A federal court will not grant a state prisoner's petition for writ of habeas corpus unless it appears that the prisoner has exhausted available state remedies. 28 U.S.C. § 2254(b), (c); Baldwin v. Reese, 541 U.S. 27, 29 (2004); O'Sullivan v. Boerckel, 526 U.S. 838, 842 (1999); Park v. California, 202 F.3d 1146, 1150 (9th Cir.), cert. denied, 531 U.S. 918 (2000). “For reasons of federalism, 28 U.S.C. § 2254 requires federal courts to give the states an initial opportunity to correct alleged violations of its prisoners' federal rights.” Kellotat v. Cupp, 719 F.2d 1027, 1029 (9th Cir. 1983) (citation omitted).

Exhaustion requires that the prisoner's contentions be fairly presented to the highest court of the state. Davis v. Silva, 511 F.3d 1005, 1008 (9th Cir. 2008) (citation omitted); James v. Borg, 24 F.3d 20, 24 (9th Cir.), cert. denied, 513 U.S. 935 (1994). A claim has not been fairly presented unless the prisoner has described in the state court proceedings both the operative facts and the federal legal theory on which his claim is based. See Duncan v. Henry, 513 U.S. 364, 365-66 (1995) (per curiam); Anderson v. Harless, 459 U.S. 4, 6 (1982) (per curiam); Scott v. Schriro, 567 F.3d 573, 582 (9th Cir.) (per curiam), cert. denied, 558 U.S. 1091 (2009); Weaver v. Thompson, 197 F.3d 359, 364 (9th Cir. 1999).

■ **Raw data**:

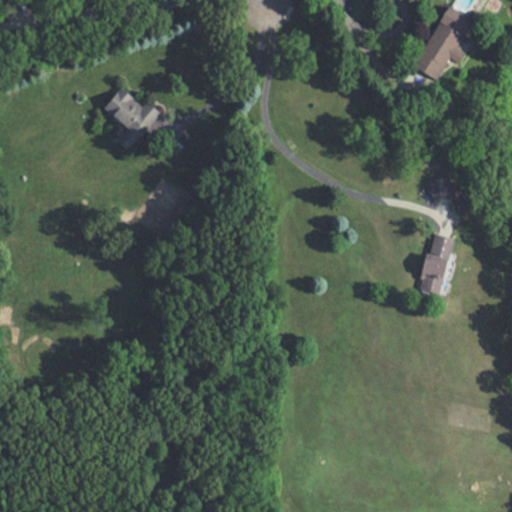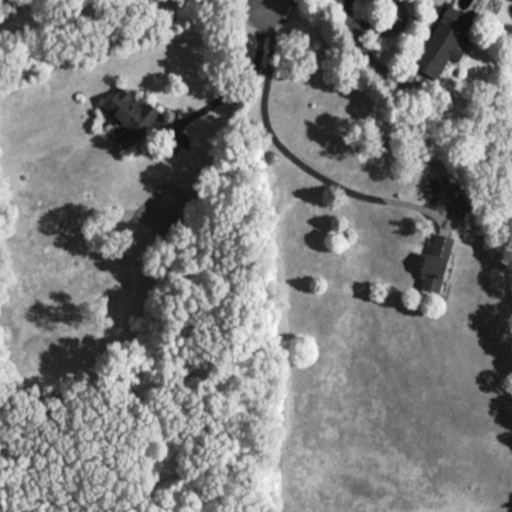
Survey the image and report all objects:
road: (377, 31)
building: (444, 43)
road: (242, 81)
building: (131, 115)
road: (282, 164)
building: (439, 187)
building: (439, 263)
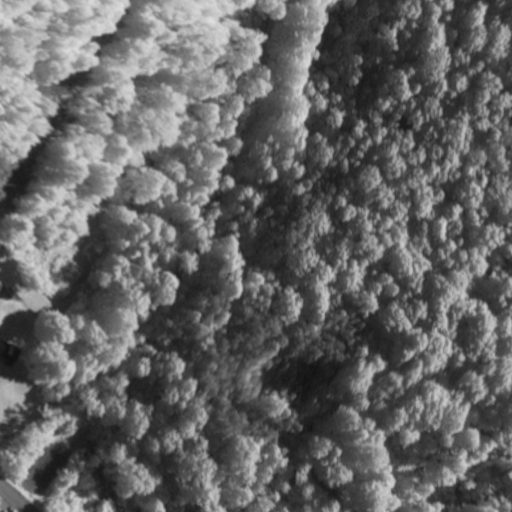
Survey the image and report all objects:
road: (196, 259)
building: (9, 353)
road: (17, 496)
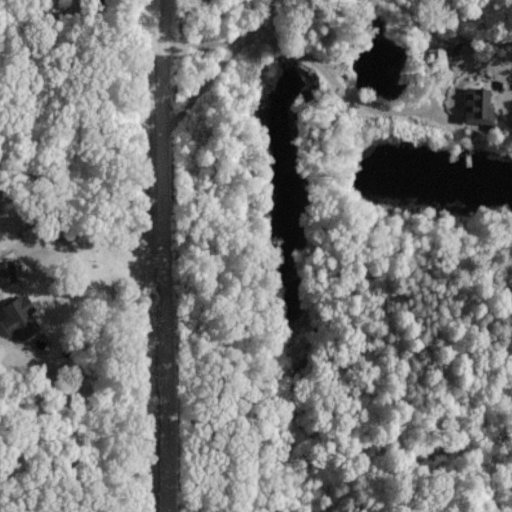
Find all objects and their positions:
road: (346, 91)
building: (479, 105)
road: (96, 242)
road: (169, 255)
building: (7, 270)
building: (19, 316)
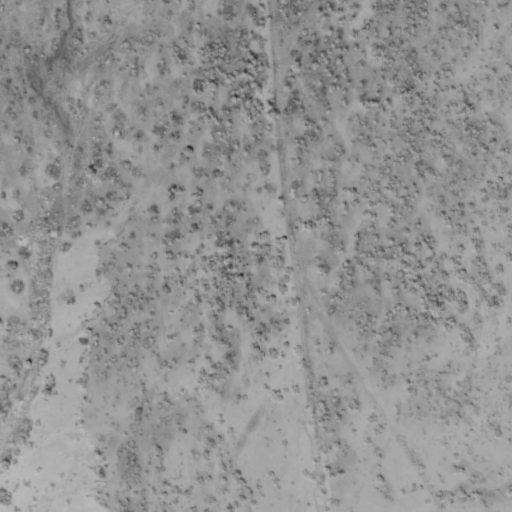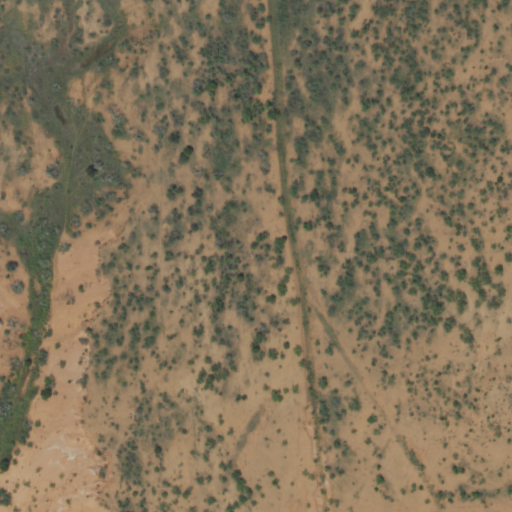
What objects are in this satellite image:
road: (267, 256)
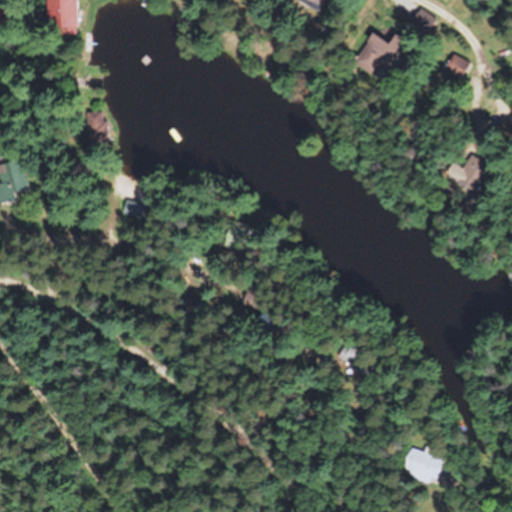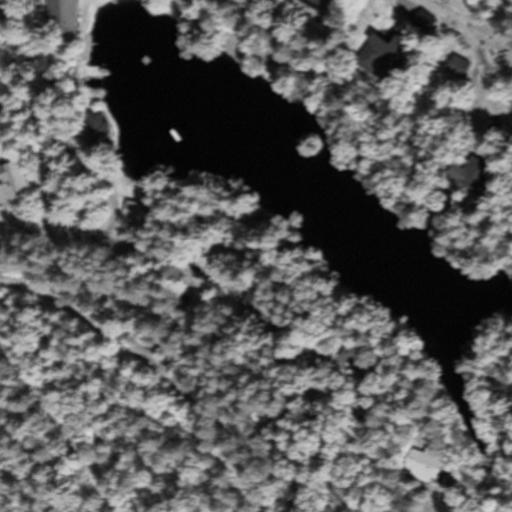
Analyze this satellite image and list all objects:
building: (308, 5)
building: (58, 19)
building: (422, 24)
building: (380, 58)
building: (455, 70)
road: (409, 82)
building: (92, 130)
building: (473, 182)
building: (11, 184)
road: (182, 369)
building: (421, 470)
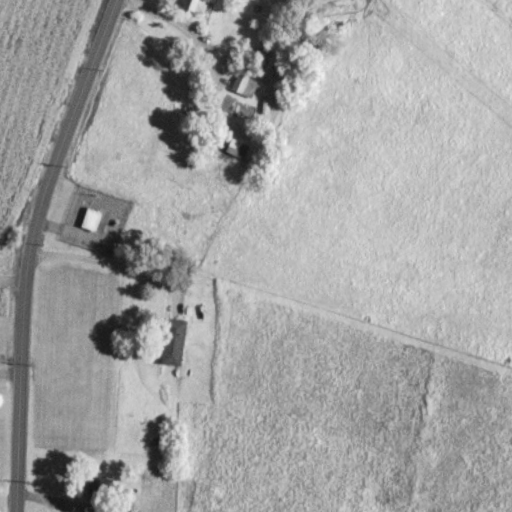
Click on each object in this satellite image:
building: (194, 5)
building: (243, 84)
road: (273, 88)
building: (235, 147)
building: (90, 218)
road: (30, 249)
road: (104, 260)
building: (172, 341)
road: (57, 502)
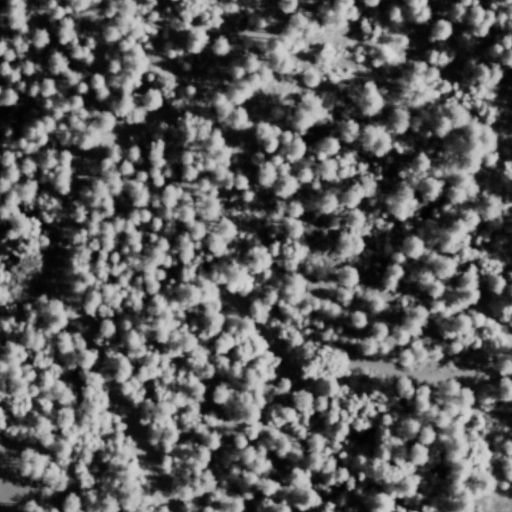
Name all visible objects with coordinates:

■ **Requirement A**: In the passage on the habeas exhaustion requirement, what must a prisoner have described in the state court proceedings for a claim to count as fairly presented?
■ **Requirement B**: Extend the passage on the habeas exhaustion requirement, starting after its final sentence.

■ **Right answer A**: Both the operative facts and the federal legal theory on which the claim is based.

■ **Right answer B**:
A federal court may raise a habeas petitioner's failure to exhaust state remedies sua sponte. Stone v. City and County of San Francisco, 968 F.2d 850, 855-56 (9th Cir. 1992), cert. denied, 506 U.S. 1081 (1993). Petitioner has the burden of demonstrating he has exhausted available state remedies. See, e.g., Williams v. Craven, 460 F.2d 1253, 1254 (9th Cir. 1972) (per curiam); Rollins v. Superior Court, 706 F.Supp.2d 1008, 1011 (C.D. Cal. 2010).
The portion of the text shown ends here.